Korean Lettuce Kimchi (Quick Leaf Gochugaru Dressed)
Sangchu kimchi is a quick Korean lettuce kimchi made by tearing leaf lettuce into bite-sized pieces, lightly salting for ten minutes to wilt the leaves just enough, then tossing them in a dressing of gochugaru, sand lance fish sauce, minced garlic, vinegar, and sugar. The lettuce absorbs the seasoning and softens, but eating it before it fully collapses preserves a slight crispness at the leaf edges. Fish sauce's fermented depth adds weight to the lettuce's otherwise mild green flavor, and vinegar leaves a clean, tangy finish. Sesame seeds contribute a toasted accent with each chew.

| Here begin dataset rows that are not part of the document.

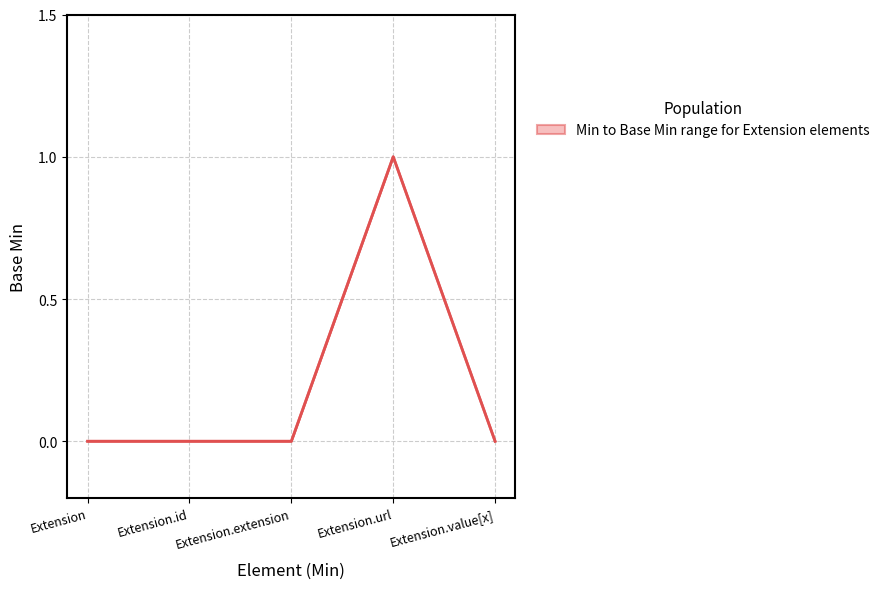

What is the label of the 3rd point from the right?

Extension.extension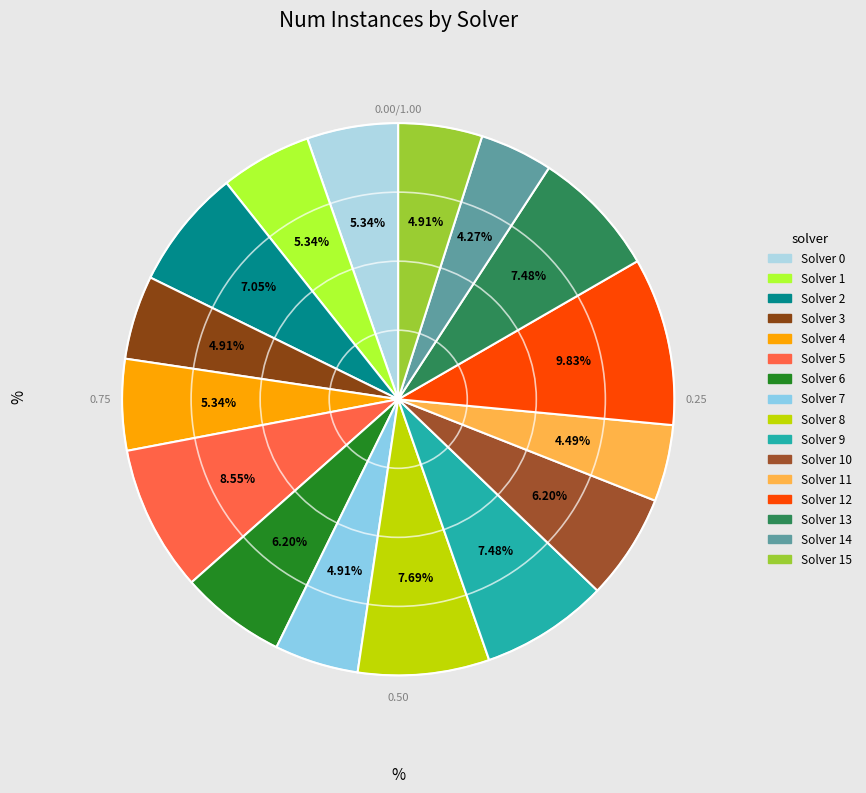

How many segments does this pie chart have?

16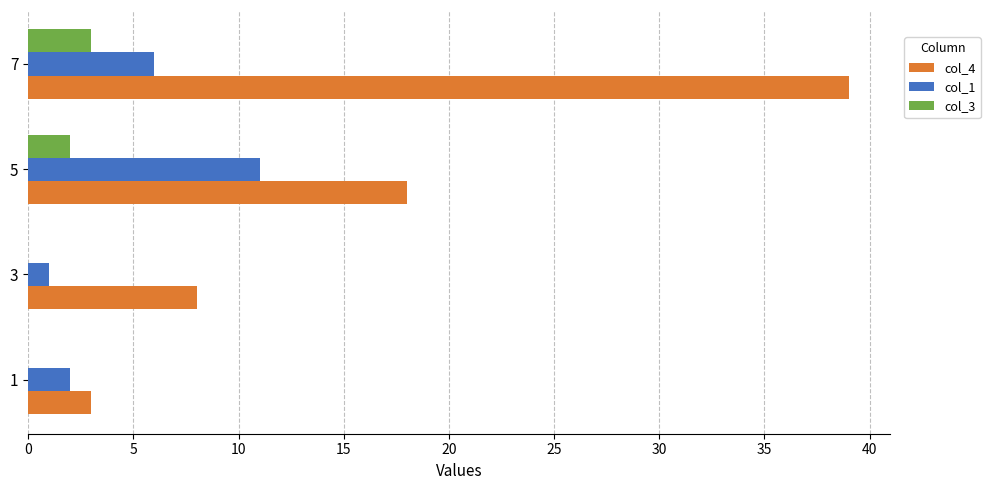

Which series has the largest total across all categories?

col_4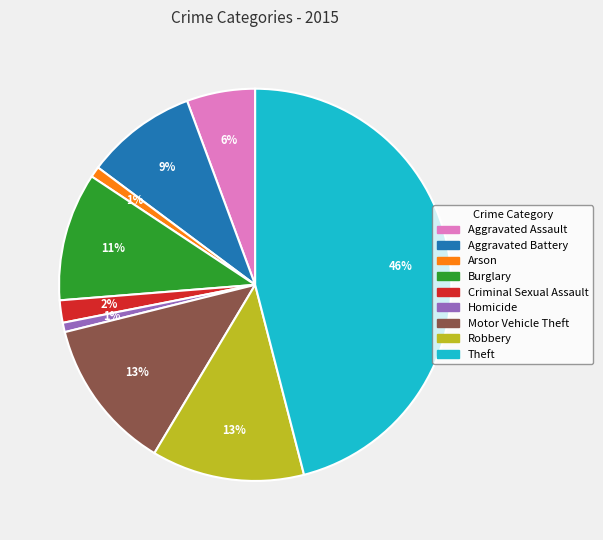

What percentage is the Aggravated Assault slice, to the nearest percent?

6%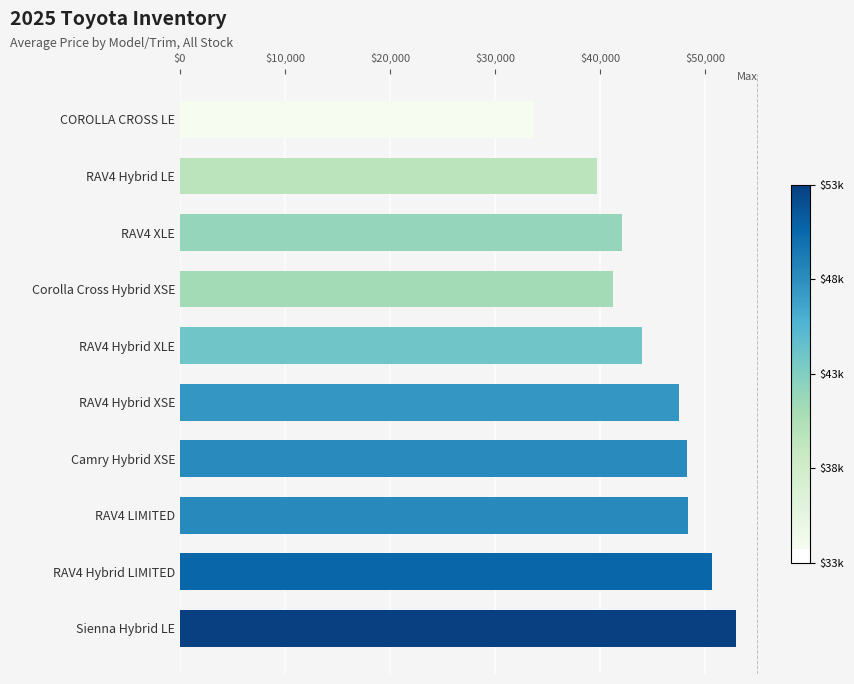

Approximately how many times larger is the value at RAV4 Hybrid XSE compared to RAV4 LIMITED?

1.0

Thorough drying after salting is essential - residual water dilutes the seasoning rapidly, turning the kimchi bland within hours.
Adjust Servings
Instructions
- 1
Wash lettuce, dry thoroughly, and tear into bite-size pieces.
- 2
Lightly salt for 10 minutes and blot excess moisture.
- 3
Combine chili flakes, garlic, fish sauce, vinegar, and sugar.
- 4
Toss lettuce quickly with seasoning and sprinkle sesame.
- 5
Serve immediately or chill for about 2 hours before serving.